### Task statement
Locate every line in the data below that contains the string "Fonte", and copy each of those lines.
[Dataset content]
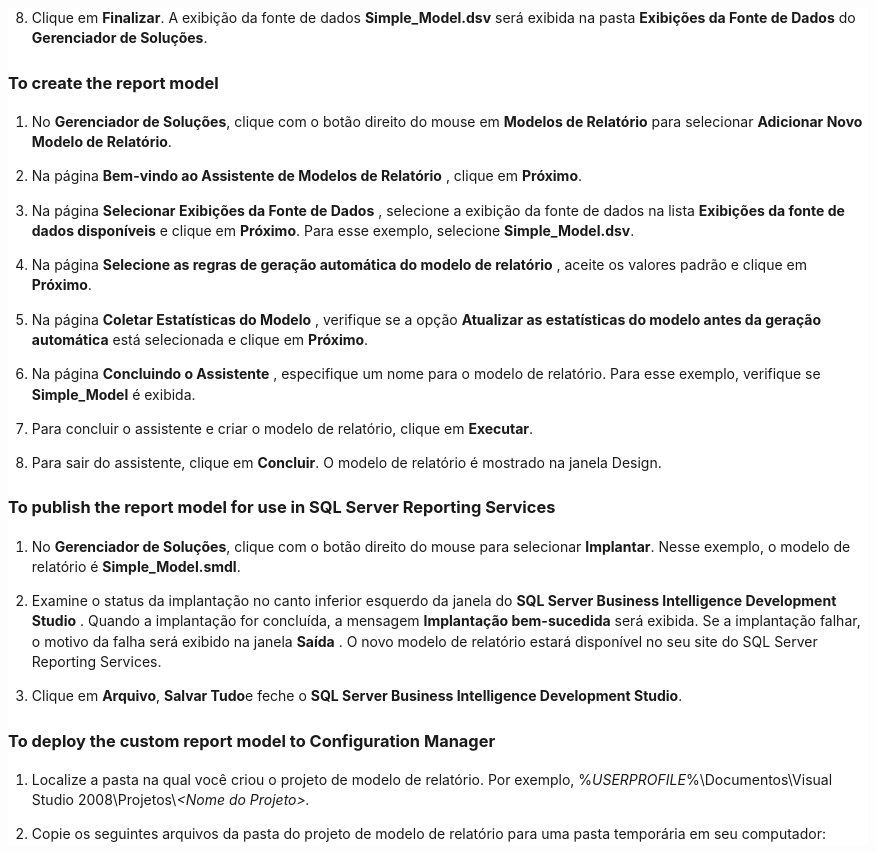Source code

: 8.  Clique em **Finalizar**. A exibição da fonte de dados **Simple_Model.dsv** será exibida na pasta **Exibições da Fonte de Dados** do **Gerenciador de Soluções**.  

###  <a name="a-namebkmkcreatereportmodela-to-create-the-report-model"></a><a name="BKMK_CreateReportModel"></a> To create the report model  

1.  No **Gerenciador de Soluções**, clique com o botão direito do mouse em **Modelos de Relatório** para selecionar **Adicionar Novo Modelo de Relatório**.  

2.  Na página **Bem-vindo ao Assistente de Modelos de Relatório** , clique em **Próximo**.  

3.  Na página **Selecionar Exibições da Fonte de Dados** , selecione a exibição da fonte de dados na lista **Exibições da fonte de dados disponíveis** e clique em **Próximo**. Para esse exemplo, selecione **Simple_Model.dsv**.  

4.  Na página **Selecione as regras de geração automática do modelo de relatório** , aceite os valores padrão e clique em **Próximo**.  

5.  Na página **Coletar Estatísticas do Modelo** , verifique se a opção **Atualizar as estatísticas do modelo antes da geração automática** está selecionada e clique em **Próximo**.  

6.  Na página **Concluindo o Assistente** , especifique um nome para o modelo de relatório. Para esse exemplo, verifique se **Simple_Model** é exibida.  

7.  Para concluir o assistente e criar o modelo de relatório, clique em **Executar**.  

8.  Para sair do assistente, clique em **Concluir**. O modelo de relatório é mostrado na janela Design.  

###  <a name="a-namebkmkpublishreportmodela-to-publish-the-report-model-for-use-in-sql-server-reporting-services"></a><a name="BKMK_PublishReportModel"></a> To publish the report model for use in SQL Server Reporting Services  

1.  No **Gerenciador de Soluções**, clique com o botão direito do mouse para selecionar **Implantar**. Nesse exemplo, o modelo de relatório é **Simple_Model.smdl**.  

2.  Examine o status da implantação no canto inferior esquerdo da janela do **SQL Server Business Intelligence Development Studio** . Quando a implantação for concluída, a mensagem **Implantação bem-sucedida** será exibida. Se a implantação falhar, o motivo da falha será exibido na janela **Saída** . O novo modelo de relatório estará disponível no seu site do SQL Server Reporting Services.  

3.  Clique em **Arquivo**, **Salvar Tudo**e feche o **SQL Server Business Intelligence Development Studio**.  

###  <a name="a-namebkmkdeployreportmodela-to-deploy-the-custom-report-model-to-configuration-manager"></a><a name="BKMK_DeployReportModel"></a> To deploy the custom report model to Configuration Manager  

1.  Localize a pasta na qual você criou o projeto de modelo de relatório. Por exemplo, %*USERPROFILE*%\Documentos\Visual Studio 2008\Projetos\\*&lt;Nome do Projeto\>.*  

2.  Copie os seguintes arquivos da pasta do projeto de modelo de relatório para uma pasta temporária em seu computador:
[/Dataset content]
### Your solution
: 8.  Clique em **Finalizar**. A exibição da fonte de dados **Simple_Model.dsv** será exibida na pasta **Exibições da Fonte de Dados** do **Gerenciador de Soluções**.  
3.  Na página **Selecionar Exibições da Fonte de Dados** , selecione a exibição da fonte de dados na lista **Exibições da fonte de dados disponíveis** e clique em **Próximo**. Para esse exemplo, selecione **Simple_Model.dsv**.  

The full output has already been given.